Your instructions: Reproduce the forum thread below about virtual machine guests losing their network connection, word for word.

So I'm not convinced the firewall has anything to do with it after all.
If I were having this problem, I'd disable the FW, reboot everything, and see what happens.
What ever it is, it seems to be affecting few people as (granted my BZ searches are weak) I could not find any BZ that addresses this. It also seems difficult to reproduce.
I don't discount anything at this point.
On Wed, 2019-01-30 at 09:19 +0800, Ed Greshko wrote:
On 1/30/19 1:37 AM, Patrick O'Callaghan wrote:
And we're back ...
I worked away using the Windows guest for several hours. Network access kept going, though the system felt slightly sluggish at times. When I looked at the Fedora guest (which I hadn't touched in all this time) it was off-line again.
So I'm not convinced the firewall has anything to do with it after all.
If I were having this problem, I'd disable the FW, reboot everything, and see what happens.
Did that. It worked for a while. I just left both guests running for a couple of hours, logged in but not doing anything, and when I came back they were both disconnected.
What ever it is, it seems to be affecting few people as (granted my BZ searches are weak) I could not find any BZ that addresses this. It also seems difficult to reproduce.
I don't discount anything at this point.
Me neither. I want to try one more thing: leaving the Fedora guest on NAT and changing the Windows guest to macvtap (since I don't need to connect into it).
poc
On Wed, 2019-01-30 at 13:01 +0000, Patrick O'Callaghan wrote:
I want to try one more thing: leaving the Fedora guest on NAT and changing the Windows guest to macvtap (since I don't need to connect into it).
Interesting. I changed the Windows guest to macvtap and didn't touch the Fedora guest. Starting with both guests shut down, the Windows guest comes up (though it doesn't have a local IPv4 address from the host's viewpoint, as expected). However the Fedora guest - still on NAT - doesn't have an IPv4 address either and is completely disconnected.

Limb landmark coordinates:
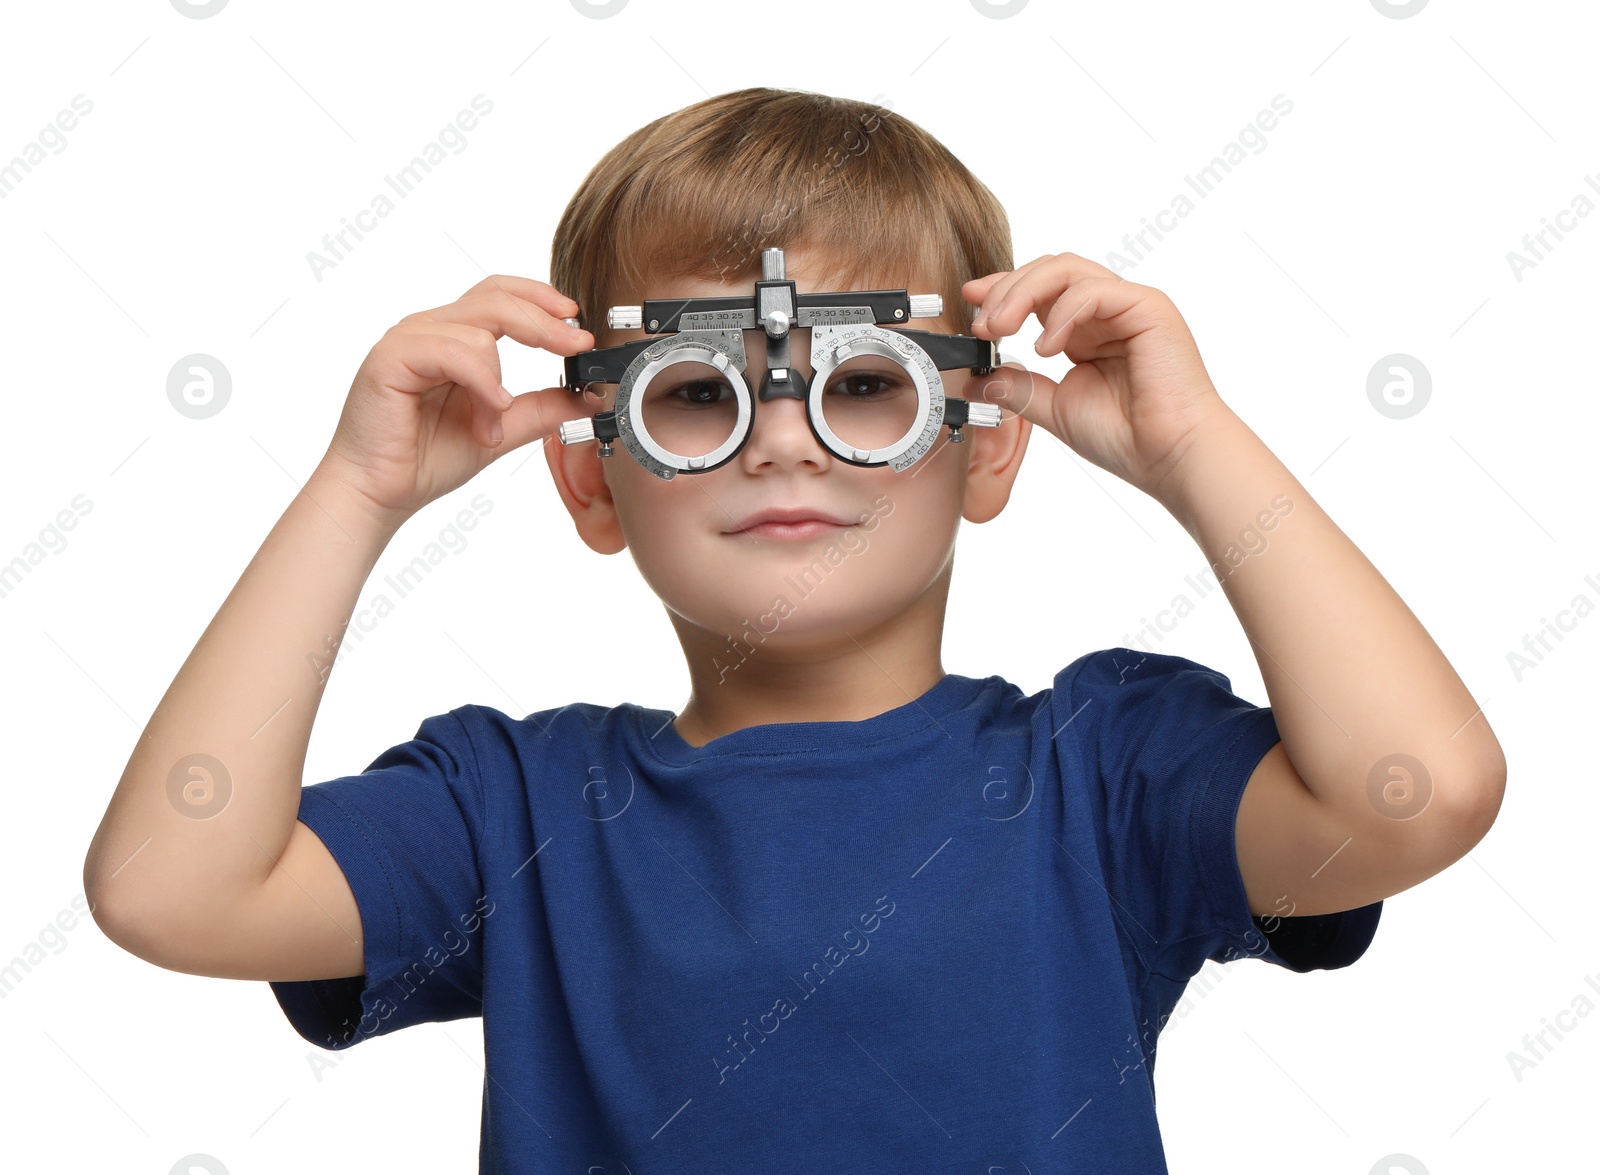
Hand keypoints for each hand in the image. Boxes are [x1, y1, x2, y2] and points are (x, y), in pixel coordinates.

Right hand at [315, 275, 596, 522]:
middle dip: (545, 320)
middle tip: (577, 344)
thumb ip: (540, 409)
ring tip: (493, 428)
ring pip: (479, 330)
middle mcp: (430, 329)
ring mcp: (408, 339)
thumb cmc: (424, 459)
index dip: (542, 300)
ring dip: (500, 383)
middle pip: (496, 298)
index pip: (501, 295)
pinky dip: (481, 382)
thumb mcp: (500, 429)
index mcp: (453, 337)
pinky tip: (490, 414)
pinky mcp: (391, 358)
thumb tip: (587, 398)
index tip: (579, 326)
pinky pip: (452, 352)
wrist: (378, 492)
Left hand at [965, 253, 1231, 503]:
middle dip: (1006, 290)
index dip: (1002, 290)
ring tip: (1002, 328)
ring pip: (1067, 269)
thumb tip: (978, 380)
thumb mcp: (1056, 409)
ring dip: (1024, 293)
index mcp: (1086, 331)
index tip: (969, 301)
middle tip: (982, 323)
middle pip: (1049, 270)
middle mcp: (1107, 312)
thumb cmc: (1128, 438)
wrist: (1171, 458)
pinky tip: (1046, 348)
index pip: (1039, 291)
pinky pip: (1094, 290)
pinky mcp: (1148, 308)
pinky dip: (1062, 314)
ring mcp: (1129, 305)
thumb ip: (1019, 389)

Response to this task:
So I'm not convinced the firewall has anything to do with it after all.
If I were having this problem, I'd disable the FW, reboot everything, and see what happens.
What ever it is, it seems to be affecting few people as (granted my BZ searches are weak) I could not find any BZ that addresses this. It also seems difficult to reproduce.
I don't discount anything at this point.
On Wed, 2019-01-30 at 09:19 +0800, Ed Greshko wrote:
On 1/30/19 1:37 AM, Patrick O'Callaghan wrote:
And we're back ...
I worked away using the Windows guest for several hours. Network access kept going, though the system felt slightly sluggish at times. When I looked at the Fedora guest (which I hadn't touched in all this time) it was off-line again.
So I'm not convinced the firewall has anything to do with it after all.
If I were having this problem, I'd disable the FW, reboot everything, and see what happens.
Did that. It worked for a while. I just left both guests running for a couple of hours, logged in but not doing anything, and when I came back they were both disconnected.
What ever it is, it seems to be affecting few people as (granted my BZ searches are weak) I could not find any BZ that addresses this. It also seems difficult to reproduce.
I don't discount anything at this point.
Me neither. I want to try one more thing: leaving the Fedora guest on NAT and changing the Windows guest to macvtap (since I don't need to connect into it).
poc
On Wed, 2019-01-30 at 13:01 +0000, Patrick O'Callaghan wrote:
I want to try one more thing: leaving the Fedora guest on NAT and changing the Windows guest to macvtap (since I don't need to connect into it).
Interesting. I changed the Windows guest to macvtap and didn't touch the Fedora guest. Starting with both guests shut down, the Windows guest comes up (though it doesn't have a local IPv4 address from the host's viewpoint, as expected). However the Fedora guest - still on NAT - doesn't have an IPv4 address either and is completely disconnected.